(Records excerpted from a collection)

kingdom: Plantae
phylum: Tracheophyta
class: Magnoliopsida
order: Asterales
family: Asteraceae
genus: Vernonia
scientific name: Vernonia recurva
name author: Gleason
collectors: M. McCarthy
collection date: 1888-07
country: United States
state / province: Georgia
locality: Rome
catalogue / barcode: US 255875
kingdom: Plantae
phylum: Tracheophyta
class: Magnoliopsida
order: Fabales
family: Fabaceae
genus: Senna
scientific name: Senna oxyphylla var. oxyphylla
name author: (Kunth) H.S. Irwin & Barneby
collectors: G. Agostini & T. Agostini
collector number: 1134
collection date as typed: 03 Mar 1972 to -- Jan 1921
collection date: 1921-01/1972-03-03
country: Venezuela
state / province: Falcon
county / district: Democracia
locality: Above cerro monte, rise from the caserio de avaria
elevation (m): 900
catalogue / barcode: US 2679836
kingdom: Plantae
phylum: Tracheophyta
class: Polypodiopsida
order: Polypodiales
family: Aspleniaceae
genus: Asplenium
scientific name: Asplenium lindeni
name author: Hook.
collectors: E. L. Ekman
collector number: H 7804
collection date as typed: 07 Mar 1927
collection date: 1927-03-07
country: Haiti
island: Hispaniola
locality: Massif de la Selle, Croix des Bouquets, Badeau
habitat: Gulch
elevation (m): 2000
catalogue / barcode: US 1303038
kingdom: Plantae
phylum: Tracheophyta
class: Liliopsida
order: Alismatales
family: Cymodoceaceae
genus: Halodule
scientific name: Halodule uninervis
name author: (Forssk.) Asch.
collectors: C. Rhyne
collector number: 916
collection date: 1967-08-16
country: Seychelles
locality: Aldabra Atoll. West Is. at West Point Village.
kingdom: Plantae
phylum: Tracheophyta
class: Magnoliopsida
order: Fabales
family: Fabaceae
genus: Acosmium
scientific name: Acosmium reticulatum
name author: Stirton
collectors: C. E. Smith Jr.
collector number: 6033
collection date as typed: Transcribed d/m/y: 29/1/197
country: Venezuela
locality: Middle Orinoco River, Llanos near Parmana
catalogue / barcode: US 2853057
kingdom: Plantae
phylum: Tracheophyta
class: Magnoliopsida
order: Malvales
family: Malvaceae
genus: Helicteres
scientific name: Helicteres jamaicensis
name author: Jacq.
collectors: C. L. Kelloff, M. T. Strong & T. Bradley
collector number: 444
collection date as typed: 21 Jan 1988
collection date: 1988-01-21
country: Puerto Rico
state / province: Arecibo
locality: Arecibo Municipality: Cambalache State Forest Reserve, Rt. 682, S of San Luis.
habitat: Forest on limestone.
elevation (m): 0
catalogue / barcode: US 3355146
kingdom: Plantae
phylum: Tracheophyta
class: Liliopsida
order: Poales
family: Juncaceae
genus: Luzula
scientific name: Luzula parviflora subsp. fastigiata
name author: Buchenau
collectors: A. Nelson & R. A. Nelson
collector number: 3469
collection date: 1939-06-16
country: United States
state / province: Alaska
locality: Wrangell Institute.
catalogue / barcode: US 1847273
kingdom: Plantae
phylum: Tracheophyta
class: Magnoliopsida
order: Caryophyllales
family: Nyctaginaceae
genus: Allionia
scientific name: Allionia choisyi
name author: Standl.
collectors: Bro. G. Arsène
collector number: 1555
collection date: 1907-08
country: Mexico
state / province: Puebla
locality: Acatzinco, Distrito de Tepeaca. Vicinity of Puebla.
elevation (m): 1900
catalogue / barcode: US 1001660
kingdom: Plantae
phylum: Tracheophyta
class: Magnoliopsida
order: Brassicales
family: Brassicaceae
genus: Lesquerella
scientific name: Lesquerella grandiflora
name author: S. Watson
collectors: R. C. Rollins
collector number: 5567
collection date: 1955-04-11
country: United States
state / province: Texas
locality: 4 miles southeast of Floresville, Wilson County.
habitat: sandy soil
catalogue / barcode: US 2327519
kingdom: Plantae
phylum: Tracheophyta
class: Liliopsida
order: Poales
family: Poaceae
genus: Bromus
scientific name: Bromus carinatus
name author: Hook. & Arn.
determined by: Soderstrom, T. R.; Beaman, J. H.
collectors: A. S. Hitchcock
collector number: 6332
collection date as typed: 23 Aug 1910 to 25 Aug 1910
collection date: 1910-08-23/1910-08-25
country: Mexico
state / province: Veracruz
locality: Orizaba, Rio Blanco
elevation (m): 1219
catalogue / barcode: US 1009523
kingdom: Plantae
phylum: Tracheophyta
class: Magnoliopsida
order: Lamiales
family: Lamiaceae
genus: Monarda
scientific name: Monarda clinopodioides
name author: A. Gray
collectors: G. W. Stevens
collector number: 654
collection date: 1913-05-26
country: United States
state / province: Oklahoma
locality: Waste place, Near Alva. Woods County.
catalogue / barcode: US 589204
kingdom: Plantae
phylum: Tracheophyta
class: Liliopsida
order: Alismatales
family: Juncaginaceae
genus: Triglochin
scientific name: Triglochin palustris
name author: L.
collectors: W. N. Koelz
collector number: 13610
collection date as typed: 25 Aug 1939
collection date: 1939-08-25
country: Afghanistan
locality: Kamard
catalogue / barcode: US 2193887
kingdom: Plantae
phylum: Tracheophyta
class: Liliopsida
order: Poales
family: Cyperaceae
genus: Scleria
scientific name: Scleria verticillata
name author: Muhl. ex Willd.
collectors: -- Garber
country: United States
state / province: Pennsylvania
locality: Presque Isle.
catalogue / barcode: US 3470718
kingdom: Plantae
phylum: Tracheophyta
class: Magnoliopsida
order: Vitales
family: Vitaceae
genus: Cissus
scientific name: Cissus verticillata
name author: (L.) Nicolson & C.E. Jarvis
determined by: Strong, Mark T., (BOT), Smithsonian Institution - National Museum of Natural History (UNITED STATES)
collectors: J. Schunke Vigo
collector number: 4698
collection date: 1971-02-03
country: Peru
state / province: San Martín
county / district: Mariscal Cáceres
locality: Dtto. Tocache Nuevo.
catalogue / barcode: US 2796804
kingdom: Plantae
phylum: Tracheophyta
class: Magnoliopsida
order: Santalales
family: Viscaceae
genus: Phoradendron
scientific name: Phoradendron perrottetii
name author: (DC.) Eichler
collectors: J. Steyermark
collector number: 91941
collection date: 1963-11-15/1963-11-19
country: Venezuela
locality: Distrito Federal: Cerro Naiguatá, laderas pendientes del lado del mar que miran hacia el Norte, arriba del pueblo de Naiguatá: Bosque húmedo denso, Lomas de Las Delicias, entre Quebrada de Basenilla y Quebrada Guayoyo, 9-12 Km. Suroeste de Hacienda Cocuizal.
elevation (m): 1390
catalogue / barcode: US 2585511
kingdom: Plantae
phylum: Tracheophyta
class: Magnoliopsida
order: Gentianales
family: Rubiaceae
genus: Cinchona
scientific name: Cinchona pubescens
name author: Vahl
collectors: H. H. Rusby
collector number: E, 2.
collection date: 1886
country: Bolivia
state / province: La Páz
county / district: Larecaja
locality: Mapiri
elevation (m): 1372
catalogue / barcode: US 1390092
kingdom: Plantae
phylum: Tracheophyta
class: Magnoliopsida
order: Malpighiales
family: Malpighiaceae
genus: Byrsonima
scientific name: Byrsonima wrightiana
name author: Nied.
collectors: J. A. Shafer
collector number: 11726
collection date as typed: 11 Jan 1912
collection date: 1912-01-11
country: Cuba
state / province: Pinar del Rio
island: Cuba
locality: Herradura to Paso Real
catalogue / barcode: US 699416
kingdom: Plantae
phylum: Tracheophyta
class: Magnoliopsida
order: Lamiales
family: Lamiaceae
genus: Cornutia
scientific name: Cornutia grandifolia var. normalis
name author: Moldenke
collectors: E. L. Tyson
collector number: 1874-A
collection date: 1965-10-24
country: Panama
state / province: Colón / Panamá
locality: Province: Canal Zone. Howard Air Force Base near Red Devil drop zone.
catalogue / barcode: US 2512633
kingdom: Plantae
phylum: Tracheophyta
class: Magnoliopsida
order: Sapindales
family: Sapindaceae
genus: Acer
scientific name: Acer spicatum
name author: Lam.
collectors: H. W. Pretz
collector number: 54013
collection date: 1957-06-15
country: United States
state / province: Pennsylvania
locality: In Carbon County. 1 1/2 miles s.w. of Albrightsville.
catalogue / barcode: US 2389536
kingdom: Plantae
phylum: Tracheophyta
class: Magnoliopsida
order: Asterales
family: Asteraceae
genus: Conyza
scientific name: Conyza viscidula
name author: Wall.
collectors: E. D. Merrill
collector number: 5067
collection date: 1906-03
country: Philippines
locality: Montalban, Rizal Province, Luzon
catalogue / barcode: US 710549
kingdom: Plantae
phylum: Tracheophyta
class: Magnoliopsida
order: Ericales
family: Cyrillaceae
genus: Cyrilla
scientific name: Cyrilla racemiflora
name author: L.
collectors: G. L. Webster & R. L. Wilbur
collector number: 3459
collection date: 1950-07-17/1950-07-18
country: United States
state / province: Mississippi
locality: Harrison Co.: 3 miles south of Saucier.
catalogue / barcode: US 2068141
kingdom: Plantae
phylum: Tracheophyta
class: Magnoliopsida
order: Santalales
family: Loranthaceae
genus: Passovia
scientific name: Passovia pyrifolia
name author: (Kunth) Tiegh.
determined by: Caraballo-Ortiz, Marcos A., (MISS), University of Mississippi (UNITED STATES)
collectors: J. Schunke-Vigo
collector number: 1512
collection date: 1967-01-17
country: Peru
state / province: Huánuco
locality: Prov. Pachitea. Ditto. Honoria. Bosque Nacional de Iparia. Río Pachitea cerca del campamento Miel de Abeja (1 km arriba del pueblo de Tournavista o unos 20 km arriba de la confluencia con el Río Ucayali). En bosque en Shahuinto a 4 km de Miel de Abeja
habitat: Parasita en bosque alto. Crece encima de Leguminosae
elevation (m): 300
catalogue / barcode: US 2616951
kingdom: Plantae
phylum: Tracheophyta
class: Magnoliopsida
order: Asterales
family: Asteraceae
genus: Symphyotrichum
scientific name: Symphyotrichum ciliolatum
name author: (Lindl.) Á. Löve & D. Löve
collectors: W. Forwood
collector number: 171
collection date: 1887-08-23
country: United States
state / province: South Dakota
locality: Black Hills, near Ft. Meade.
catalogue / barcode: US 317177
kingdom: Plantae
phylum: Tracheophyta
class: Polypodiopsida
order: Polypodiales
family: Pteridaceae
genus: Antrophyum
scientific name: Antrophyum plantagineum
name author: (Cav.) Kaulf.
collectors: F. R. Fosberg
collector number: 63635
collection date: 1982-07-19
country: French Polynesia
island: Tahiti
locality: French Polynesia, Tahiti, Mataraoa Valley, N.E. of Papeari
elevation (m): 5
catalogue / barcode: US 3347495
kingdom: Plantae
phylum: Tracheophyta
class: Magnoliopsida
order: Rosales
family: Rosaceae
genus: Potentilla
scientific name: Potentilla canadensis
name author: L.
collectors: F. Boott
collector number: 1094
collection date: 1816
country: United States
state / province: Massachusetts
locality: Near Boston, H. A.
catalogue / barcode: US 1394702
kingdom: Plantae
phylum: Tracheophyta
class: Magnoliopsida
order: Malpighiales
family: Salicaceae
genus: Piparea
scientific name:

**Required work**
Starting at the line that contains "scientific name: Lesquerella grandiflora" and stopping after the line that contains "collection date as typed: 25 Aug 1939", rewrite those records as a two-column CSV headed field and value. Give one row per line, with each part in its own quoted field and any line breaks turned into spaces.

**Full answer**
field,value
"scientific name:","Lesquerella grandiflora"
"name author:","S. Watson"
"collectors:","R. C. Rollins"
"collector number:","5567"
"collection date:","1955-04-11"
"country:","United States"
"state / province:","Texas"
"locality:","4 miles southeast of Floresville, Wilson County."
"habitat:","sandy soil"
"catalogue / barcode:","US 2327519"
"kingdom:","Plantae"
"phylum:","Tracheophyta"
"class:","Liliopsida"
"order:","Poales"
"family:","Poaceae"
"genus:","Bromus"
"scientific name:","Bromus carinatus"
"name author:","Hook. & Arn."
"determined by:","Soderstrom, T. R.; Beaman, J. H."
"collectors:","A. S. Hitchcock"
"collector number:","6332"
"collection date as typed:","23 Aug 1910 to 25 Aug 1910"
"collection date:","1910-08-23/1910-08-25"
"country:","Mexico"
"state / province:","Veracruz"
"locality:","Orizaba, Rio Blanco"
"elevation (m):","1219"
"catalogue / barcode:","US 1009523"
"kingdom:","Plantae"
"phylum:","Tracheophyta"
"class:","Magnoliopsida"
"order:","Lamiales"
"family:","Lamiaceae"
"genus:","Monarda"
"scientific name:","Monarda clinopodioides"
"name author:","A. Gray"
"collectors:","G. W. Stevens"
"collector number:","654"
"collection date:","1913-05-26"
"country:","United States"
"state / province:","Oklahoma"
"locality:","Waste place, Near Alva. Woods County."
"catalogue / barcode:","US 589204"
"kingdom:","Plantae"
"phylum:","Tracheophyta"
"class:","Liliopsida"
"order:","Alismatales"
"family:","Juncaginaceae"
"genus:","Triglochin"
"scientific name:","Triglochin palustris"
"name author:","L."
"collectors:","W. N. Koelz"
"collector number:","13610"
"collection date as typed:","25 Aug 1939"